(Source material)

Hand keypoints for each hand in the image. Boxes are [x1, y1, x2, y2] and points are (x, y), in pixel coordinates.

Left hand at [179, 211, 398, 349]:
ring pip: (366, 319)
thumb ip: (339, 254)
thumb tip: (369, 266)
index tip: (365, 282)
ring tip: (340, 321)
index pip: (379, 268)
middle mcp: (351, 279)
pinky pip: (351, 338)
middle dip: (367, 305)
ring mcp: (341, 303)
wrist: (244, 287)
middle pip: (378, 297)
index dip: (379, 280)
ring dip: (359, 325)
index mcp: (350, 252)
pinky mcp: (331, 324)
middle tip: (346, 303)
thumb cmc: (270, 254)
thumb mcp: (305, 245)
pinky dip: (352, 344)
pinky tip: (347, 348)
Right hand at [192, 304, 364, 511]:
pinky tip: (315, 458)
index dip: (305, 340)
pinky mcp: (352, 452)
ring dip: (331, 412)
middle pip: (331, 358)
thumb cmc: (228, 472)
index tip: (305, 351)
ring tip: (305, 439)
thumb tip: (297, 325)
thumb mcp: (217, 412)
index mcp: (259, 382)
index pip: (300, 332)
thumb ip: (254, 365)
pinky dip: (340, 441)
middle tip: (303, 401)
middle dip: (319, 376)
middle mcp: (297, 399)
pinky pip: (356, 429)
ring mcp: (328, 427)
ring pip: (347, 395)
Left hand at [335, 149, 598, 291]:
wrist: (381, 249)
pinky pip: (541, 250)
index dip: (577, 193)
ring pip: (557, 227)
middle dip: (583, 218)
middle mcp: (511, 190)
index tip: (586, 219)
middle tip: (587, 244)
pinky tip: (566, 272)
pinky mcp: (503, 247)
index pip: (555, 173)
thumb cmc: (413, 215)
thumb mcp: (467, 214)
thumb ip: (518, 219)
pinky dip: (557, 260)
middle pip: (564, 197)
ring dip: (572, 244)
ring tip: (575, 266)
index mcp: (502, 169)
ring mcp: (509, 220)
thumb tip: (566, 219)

(End Source material)

#### Instructions to follow
All of the lines above need to be given again exactly.

#### Response
Hand keypoints for each hand in the image. Boxes are [x1, y1, x2, y2] and points are (x, y), in pixel coordinates.

Left hand at [179, 211, 398, 349]:
ring pip: (366, 319)
thumb ip: (339, 254)
thumb tip: (369, 266)
index tip: (365, 282)
ring tip: (340, 321)
index pip: (379, 268)
middle mcp: (351, 279)
pinky pip: (351, 338)
middle dip: (367, 305)
ring mcp: (341, 303)
wrist: (244, 287)
middle pip: (378, 297)
index dip: (379, 280)
ring dip: (359, 325)
index mcp: (350, 252)
pinky mcp: (331, 324)
middle tip: (346, 303)
thumb cmc: (270, 254)
thumb mcp: (305, 245)
pinky dip: (352, 344)
pinky tip: (347, 348)
Right hand at [192, 304, 364, 511]:
pinky tip: (315, 458)
index dip: (305, 340)
pinky mcp: (352, 452)
ring dip: (331, 412)
middle pip: (331, 358)
thumb cmc: (228, 472)
index tip: (305, 351)
ring tip: (305, 439)
thumb tip: (297, 325)
thumb mcp: (217, 412)
index mcp: (259, 382)
index pip: (300, 332)
thumb ip: (254, 365)
pinky dip: (340, 441)
middle tip: (303, 401)
middle dip: (319, 376)
middle mcp: (297, 399)
pinky pip: (356, 429)
ring mcp: (328, 427)
ring pip: (347, 395)
Left hand at [335, 149, 598, 291]:
wrist: (381, 249)
pinky pip: (541, 250)
index dip: (577, 193)
ring pip: (557, 227)
middle dip: (583, 218)
middle mcp: (511, 190)
index tip: (586, 219)
middle tip: (587, 244)
pinky tip: (566, 272)
pinky mcp: (503, 247)
index pip: (555, 173)
thumb cmc: (413, 215)
thumb mcp: (467, 214)
thumb ip: (518, 219)
pinky dip: (557, 260)
middle pip: (564, 197)
ring dip: (572, 244)
ring tip: (575, 266)
index mcp: (502, 169)
ring mcp: (509, 220)
thumb tip: (566, 219)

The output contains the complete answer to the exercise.